Advisory shares are a way for startups to reward individuals who offer strategic guidance but aren’t on the payroll. Instead of paying in cash, startups provide a small equity stake to advisors whose input can move the business forward. It’s a smart alternative for early-stage companies that want to save cash and still attract high-level expertise.
✅ How Advisory Shares Work
Imagine you’re launching a startup. You meet someone with deep industry knowledge who’s willing to help with introductions, growth strategy, or product feedback. Rather than paying them a fee, you offer a portion of company equity. These advisory shares act as a token of appreciation and a way to align incentives between the company and the advisor.
Advisory shares can come in the form of:
Common shares
Share options (with vesting)
Convertible instruments (in some cases)
They typically vest over time, just like employee stock options, and often come with a 12–24 month advisory agreement.
💡 Real-Life Scenarios
Tech advisor helps shape product roadmap → gets 0.25% equity
Marketing expert supports go-to-market launch → 0.1–0.2% equity with 12-month vesting
Board-level strategic advisor → may receive 0.5–1.0%, depending on contribution
The key is to match equity grants with the advisor’s expected impact.
💸 Tax Considerations
The tax treatment of advisory shares depends on:
The advisor’s country of tax residence
Whether they’re receiving actual shares, options, or convertible rights
The legal status of the advisor (individual, consultant, company)
Common tax types involved:
Income Tax: If shares are seen as payment for services
Capital Gains Tax: When shares are sold at a profit
VAT (Value-Added Tax): In some jurisdictions, equity-based payment might trigger VAT on the service
Other local taxes: e.g., wealth tax, securities transfer taxes
📌 In some countries (like Estonia), non-employees may still benefit from favorable tax treatment if structured properly. Always consult a tax advisor.

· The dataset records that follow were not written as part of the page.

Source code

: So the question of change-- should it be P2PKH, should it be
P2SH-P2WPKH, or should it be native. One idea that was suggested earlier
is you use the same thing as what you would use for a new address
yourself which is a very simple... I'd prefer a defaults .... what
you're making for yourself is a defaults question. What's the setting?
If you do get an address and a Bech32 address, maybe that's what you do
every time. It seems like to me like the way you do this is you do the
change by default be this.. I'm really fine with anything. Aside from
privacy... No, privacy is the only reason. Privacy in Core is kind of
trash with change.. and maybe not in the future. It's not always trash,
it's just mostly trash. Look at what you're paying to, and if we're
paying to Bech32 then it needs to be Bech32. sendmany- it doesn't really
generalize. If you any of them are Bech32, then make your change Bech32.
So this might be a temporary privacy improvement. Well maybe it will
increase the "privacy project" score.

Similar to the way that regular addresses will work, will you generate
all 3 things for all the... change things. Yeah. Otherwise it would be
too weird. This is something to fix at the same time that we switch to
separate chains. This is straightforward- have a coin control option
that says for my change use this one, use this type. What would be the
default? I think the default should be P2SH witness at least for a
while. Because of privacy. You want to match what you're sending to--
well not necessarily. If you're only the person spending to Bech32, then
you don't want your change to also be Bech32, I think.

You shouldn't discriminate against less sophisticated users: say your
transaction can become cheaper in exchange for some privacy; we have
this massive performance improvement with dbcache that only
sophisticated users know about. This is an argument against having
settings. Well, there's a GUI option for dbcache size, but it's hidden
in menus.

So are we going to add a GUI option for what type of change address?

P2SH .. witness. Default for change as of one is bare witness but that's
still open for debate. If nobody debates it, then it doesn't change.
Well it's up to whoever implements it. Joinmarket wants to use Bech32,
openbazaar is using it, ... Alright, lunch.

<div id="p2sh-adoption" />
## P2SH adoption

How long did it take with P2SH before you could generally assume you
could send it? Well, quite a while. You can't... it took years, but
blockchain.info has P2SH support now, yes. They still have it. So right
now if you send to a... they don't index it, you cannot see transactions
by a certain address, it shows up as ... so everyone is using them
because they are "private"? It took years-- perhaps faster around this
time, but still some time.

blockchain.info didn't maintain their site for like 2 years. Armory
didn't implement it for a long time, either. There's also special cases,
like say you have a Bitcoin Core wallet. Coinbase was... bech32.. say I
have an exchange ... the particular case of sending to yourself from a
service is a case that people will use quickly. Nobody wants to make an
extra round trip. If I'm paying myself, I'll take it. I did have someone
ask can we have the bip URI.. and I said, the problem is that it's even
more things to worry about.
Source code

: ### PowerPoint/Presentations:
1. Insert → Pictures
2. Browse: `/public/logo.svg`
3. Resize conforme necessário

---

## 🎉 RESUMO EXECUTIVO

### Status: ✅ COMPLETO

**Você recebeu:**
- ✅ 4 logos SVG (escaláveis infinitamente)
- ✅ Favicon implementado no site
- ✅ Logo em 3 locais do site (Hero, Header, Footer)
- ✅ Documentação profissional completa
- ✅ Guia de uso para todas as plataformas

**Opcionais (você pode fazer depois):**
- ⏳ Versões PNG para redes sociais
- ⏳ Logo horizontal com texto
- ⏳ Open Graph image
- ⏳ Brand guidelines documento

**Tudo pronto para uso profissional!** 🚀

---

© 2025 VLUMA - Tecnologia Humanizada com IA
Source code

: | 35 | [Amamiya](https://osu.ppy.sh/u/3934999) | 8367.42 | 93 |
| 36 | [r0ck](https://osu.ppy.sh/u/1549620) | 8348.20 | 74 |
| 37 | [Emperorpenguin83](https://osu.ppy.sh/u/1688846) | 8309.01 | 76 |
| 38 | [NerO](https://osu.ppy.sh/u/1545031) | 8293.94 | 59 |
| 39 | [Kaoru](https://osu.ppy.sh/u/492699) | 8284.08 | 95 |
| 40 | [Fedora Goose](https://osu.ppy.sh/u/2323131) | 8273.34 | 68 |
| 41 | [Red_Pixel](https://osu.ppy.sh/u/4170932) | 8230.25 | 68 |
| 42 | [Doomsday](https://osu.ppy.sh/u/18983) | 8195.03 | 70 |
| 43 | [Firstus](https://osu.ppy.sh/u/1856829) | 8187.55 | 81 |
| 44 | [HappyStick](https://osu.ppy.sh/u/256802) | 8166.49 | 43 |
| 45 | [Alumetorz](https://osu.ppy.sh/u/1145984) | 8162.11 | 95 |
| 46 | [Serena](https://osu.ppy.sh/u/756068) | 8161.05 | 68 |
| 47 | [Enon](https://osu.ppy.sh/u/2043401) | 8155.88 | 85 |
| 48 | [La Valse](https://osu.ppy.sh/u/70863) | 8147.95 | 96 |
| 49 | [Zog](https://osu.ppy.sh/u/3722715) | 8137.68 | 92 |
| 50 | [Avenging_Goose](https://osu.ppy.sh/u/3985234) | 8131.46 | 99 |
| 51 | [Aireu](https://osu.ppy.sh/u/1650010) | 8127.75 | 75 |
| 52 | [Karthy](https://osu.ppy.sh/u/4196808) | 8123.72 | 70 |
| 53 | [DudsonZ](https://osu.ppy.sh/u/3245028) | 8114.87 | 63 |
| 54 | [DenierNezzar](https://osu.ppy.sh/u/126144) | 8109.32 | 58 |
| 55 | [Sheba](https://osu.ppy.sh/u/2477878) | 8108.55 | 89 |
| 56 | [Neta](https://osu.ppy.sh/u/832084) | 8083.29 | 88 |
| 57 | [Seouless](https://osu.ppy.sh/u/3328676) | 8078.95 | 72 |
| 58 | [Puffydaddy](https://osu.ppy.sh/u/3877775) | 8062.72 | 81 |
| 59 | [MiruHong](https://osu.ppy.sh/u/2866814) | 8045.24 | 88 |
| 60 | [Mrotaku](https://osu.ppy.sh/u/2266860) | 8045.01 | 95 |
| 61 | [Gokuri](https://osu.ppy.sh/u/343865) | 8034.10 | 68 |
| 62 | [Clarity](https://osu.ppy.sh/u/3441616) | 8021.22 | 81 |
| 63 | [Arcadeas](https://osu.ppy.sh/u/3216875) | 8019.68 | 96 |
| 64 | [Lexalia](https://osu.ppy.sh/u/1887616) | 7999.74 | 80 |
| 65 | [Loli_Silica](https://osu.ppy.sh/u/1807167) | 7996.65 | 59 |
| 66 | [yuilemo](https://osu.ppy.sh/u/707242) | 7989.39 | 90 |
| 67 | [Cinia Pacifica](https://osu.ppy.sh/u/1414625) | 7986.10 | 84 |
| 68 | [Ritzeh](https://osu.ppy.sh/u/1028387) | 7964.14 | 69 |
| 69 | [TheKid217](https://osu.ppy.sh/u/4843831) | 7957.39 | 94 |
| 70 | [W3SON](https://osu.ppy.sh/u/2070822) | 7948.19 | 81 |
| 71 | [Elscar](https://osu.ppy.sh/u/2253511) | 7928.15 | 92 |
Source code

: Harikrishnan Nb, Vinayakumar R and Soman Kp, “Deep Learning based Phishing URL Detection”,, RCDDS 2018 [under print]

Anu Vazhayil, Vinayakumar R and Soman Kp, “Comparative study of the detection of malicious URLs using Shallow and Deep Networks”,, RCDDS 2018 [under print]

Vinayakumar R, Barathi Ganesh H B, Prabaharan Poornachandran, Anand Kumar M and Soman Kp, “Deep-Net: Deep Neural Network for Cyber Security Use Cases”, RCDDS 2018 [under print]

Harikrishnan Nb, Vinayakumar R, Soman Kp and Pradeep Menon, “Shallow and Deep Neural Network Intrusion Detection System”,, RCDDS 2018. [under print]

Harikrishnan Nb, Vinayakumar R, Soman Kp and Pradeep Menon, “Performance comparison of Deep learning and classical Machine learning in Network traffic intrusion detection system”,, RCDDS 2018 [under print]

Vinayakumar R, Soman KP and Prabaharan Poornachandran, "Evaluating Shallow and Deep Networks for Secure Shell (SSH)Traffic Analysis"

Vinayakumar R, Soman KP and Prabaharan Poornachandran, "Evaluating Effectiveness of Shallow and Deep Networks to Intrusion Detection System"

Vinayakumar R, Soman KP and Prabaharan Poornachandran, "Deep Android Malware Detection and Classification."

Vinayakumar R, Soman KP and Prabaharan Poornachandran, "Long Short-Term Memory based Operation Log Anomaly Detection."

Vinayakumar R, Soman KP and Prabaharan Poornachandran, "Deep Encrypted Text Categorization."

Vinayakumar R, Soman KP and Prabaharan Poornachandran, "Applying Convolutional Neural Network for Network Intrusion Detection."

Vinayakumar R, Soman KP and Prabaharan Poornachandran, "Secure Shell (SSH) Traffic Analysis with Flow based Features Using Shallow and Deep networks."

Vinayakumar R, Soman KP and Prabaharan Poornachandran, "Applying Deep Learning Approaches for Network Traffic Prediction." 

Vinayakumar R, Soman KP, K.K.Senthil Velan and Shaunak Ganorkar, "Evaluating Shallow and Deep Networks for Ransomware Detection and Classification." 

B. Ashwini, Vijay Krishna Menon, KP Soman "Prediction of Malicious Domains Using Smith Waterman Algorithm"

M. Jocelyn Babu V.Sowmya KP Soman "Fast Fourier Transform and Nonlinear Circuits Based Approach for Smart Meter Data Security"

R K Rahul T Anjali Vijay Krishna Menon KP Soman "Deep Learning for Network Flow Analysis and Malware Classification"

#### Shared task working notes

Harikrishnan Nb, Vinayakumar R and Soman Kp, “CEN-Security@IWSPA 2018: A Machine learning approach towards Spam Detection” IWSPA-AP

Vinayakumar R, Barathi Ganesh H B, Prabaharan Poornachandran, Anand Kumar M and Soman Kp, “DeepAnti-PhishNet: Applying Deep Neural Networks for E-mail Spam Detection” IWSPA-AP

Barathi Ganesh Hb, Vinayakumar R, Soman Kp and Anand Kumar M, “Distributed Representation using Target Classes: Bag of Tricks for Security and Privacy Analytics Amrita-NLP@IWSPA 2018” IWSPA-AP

📈 Pros and Cons of Advisory Shares
✅ Benefits
Cost-effective way to bring top talent on board
Aligns long-term goals between startup and advisor
Helps build a strong network early
⚠️ Risks
Giving away too much equity too early
Advisors who don’t deliver after equity is granted
Legal complications if terms are vague or undocumented
To avoid problems:
Use clear advisory agreements
Add vesting schedules
Document expectations and contributions
📊 Should You Use Advisory Shares?
Advisory shares can be an excellent strategic tool—especially when used thoughtfully. They are best suited for early-stage startups that need guidance but can’t afford senior-level retainers. Just make sure you:
Grant the right amount of equity
Set clear performance expectations
Handle tax and legal aspects professionally
Think of them as a long-term partnership—not just a favor.